**Input**
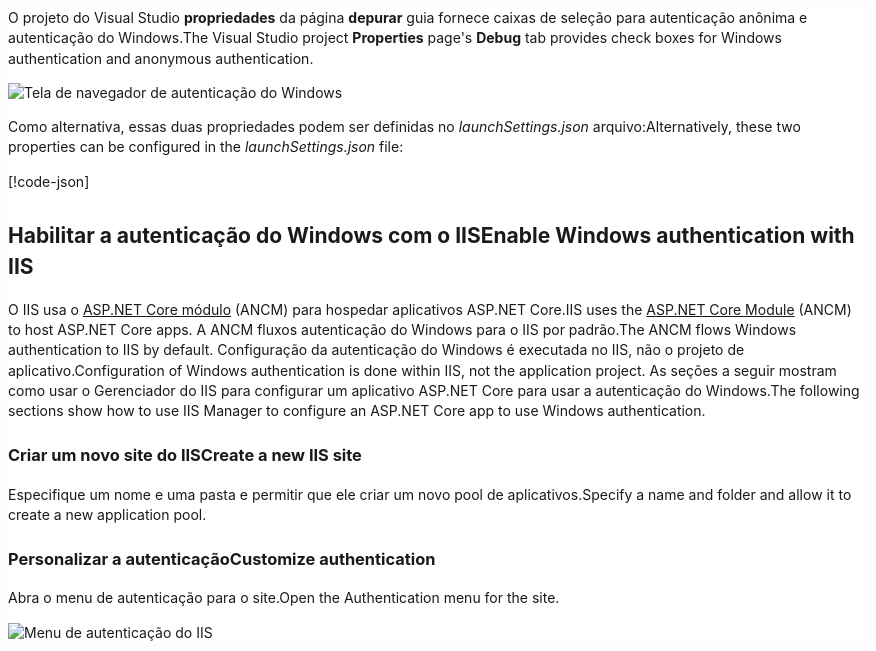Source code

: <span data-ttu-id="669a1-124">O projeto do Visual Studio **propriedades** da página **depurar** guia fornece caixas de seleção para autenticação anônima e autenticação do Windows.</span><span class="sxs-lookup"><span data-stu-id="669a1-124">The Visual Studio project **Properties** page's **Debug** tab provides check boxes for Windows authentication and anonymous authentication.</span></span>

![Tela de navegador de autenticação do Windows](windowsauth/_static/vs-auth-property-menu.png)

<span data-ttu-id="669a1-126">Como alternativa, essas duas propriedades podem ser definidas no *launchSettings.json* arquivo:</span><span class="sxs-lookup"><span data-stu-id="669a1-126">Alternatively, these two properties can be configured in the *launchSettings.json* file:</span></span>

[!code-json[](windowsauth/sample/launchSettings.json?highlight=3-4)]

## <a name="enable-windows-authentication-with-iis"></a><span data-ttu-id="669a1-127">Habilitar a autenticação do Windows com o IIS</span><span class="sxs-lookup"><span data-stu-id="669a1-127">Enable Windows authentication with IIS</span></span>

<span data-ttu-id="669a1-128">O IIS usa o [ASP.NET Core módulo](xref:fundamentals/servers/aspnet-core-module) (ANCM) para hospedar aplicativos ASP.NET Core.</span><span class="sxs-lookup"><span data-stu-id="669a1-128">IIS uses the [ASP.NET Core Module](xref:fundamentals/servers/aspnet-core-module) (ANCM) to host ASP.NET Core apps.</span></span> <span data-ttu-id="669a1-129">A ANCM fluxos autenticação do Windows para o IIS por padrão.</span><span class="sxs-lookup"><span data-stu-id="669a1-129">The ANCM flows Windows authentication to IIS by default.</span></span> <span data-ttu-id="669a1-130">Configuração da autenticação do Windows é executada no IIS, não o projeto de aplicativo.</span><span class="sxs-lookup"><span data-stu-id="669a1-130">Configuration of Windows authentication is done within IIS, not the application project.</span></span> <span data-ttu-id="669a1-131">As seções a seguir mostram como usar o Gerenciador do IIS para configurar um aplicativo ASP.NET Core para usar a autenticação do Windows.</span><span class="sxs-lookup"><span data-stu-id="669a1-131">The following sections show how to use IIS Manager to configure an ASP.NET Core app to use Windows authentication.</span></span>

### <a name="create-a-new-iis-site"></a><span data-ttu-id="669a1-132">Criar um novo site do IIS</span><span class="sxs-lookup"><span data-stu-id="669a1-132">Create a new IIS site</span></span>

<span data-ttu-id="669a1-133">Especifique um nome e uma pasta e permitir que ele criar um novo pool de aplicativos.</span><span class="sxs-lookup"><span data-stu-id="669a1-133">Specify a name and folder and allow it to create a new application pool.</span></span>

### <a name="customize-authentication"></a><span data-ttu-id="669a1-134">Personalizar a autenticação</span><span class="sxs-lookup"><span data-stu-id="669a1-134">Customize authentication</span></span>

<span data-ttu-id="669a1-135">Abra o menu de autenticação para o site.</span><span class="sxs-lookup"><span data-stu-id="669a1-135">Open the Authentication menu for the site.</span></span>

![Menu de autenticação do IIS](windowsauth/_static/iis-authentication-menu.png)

--

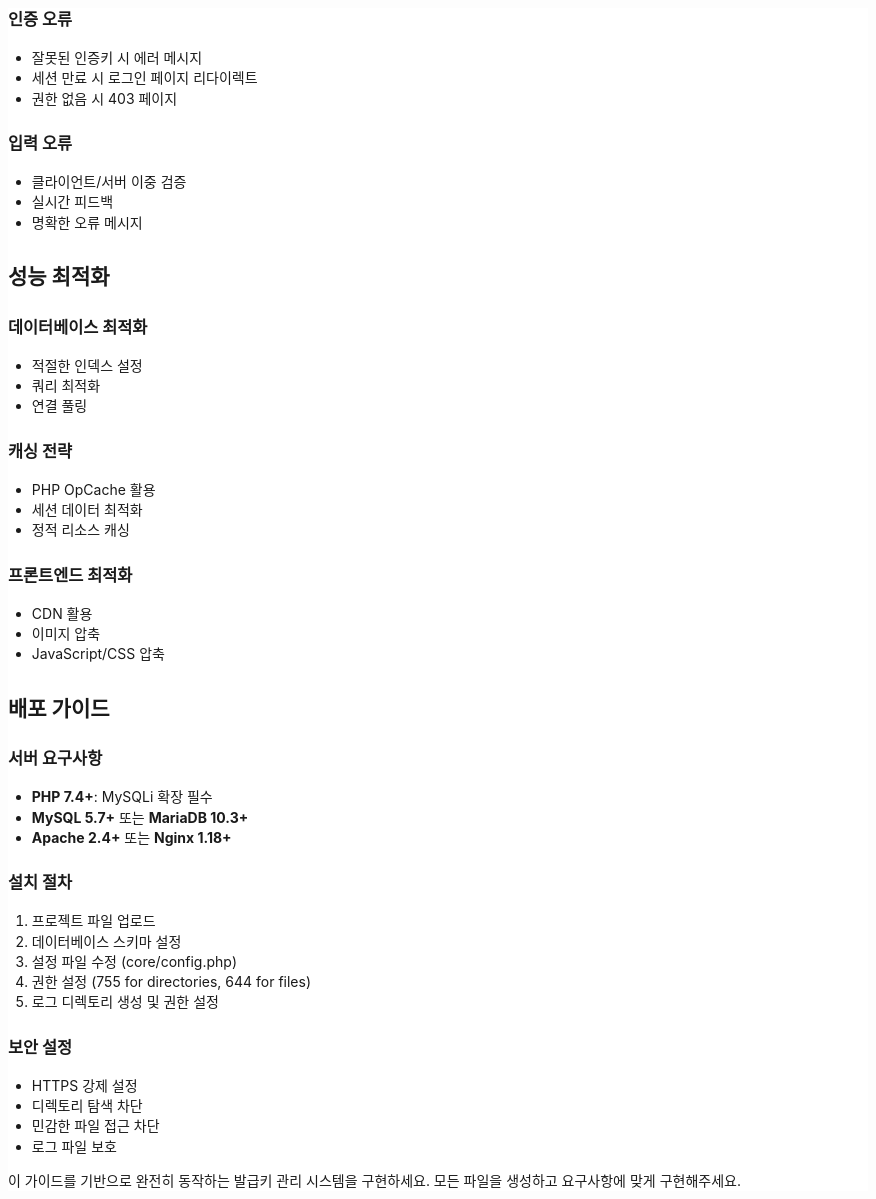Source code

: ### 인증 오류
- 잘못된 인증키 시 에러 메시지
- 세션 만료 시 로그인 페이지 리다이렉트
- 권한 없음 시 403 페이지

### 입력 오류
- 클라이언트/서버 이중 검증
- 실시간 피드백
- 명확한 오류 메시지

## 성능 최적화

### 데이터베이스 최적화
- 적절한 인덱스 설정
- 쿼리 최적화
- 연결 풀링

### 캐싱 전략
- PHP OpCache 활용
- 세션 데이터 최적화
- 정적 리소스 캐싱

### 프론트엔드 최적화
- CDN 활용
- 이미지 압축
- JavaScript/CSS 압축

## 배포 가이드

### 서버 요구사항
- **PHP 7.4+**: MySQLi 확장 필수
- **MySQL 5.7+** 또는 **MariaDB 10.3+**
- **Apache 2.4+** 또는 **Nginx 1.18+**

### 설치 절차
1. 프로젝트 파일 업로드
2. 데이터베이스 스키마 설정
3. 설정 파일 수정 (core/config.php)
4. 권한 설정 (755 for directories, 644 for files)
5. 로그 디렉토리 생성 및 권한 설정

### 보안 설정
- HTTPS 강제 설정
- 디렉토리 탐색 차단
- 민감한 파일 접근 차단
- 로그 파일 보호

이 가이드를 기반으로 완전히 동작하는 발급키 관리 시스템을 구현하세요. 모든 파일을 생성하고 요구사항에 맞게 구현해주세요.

**Instruction**
Look above for the line holding "- HTTPS 강제 설정". Print it and every line after it, exactly, through the line holding "이 가이드를 기반으로".

**Task answer**
- HTTPS 강제 설정
- 디렉토리 탐색 차단
- 민감한 파일 접근 차단
- 로그 파일 보호

이 가이드를 기반으로 완전히 동작하는 발급키 관리 시스템을 구현하세요. 모든 파일을 생성하고 요구사항에 맞게 구현해주세요.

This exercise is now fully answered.